It took me a while to build up the confidence to upsell, and I couldn’t help noticing that other members of staff didn’t seem to have to work so hard. Salespeople with swarthy good looks and a French accent, to be precise, whose only technique seemed to be half-heartedly pointing at a bottle of something expensive and mumbling ‘ ‘ave you tried zees, eet’s good stuff’ in a slightly bored manner while not even looking up from the complete works of Sartre in his other hand, seemed to out-perform me without even trying.

I could understand why our clientele would rather buy fine wine from my swarthy colleague than me, but I refused to give up. I tried putting on a French accent. That definitely didn’t work; unfortunately even then I could only be described as “very Irish looking”, and I was fooling no-one. I decided to play dirty. If the highly discerning big spenders weren’t going to come to me then I was determined to take the lead in selling to the great unwashed – namely, the 6000 students that inhabited our town that would regularly stagger in for a case of Stella and a flipping massive packet of crisps.

This period has given me some of the funniest memories I have from my entire career. I challenged myself to sell the least sellable products in the shop to students, and to maximise sales of the things they tend to buy anyway. If they came in for a case of Tennent’s, I would sell them three. If they came in for cigarettes they would leave with a dusty Dutch liqueur made from bananas and no recollection of how it happened.

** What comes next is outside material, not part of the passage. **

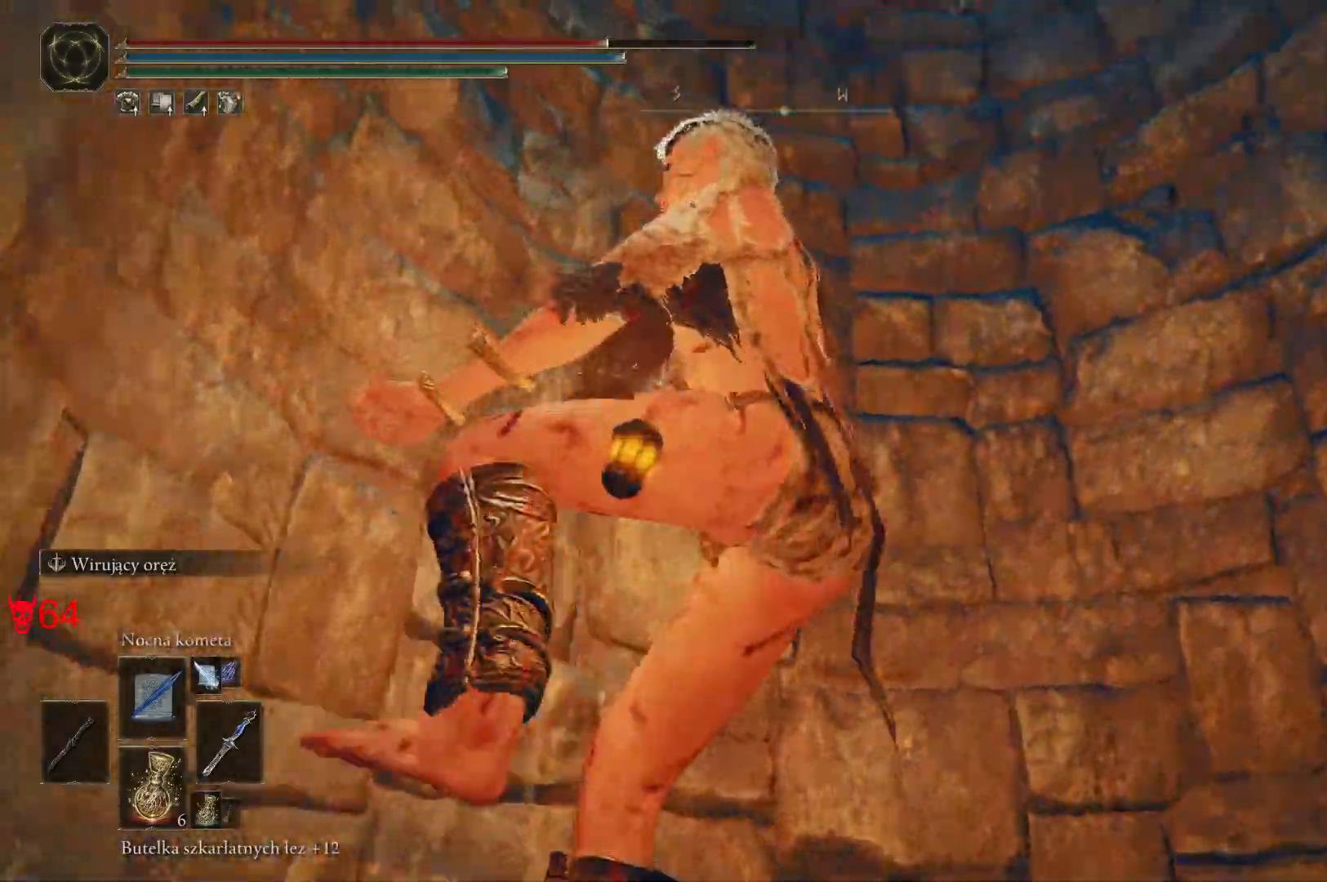
{"keys": ["space", "w"], "mouse": [], "events": []}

How did I do this? I’d love to say it was through some sort of Derren Brown-type mind control technique, but that would be a lie. The truth is, I knew students. I’d been a student. Students like things that are funny. A sign that reads “Buy Tennent’s or we will run over some puppies” accounted for our impressive spike in lager sales. Students thought it was funny, and wanted to be part of the joke. They also like drinking cheap lager quite a lot so I was merely pointing it out to them and encouraging them to buy more than usual. As for the dusty spirits, I would arrange them on the counter and while serving cigarettes I would casually ask “Would you like some Pisang Ambon with that?” And not quite sure whether it was a joke or not, they would utter “Uh, sure, why not”… This confusion would continue long after they left the shop and weeks later they would stare into the empty bottle and wonder if it had definitely happened.

It was fun while it lasted, but all the while I had been learning about wine, and I realised the following year that I really had accumulated a lot of knowledge which I was using on a daily basis to sell great wines without really noticing. And it turned out I didn’t need an accent – just an awful lot of passion for the product, which I had in abundance. And so I was a pretty decent salesperson, all in all.

I don’t work in retail anymore but as a customer, the best sales pitch that a wine merchant could give to me if I ask about a particular wine would be to say “I absolutely love that wine, we had it with dinner last week, it was amazing!” We’re losing our high streets now because we buy so much stuff online, and although I buy a lot of things online I think the experience of buying something from an actual person will be greatly missed as time goes by. Remember when you bought an outfit because the salesperson told you it looked great in it, and how they ended up selling you shoes to match? Remember when you spent far more on your nephew’s birthday gift than you intended because the lady in the toy shop said “my son absolutely LOVES this…” Passion inspires us – and we respond to it.

It’s just how we are.
So the next time you are waiting by your car as your wine merchant loads case after case into your boot thinking “I only came in for a bottle to go with dinner, what happened?” don’t question it – just go with it. You’re only human after all.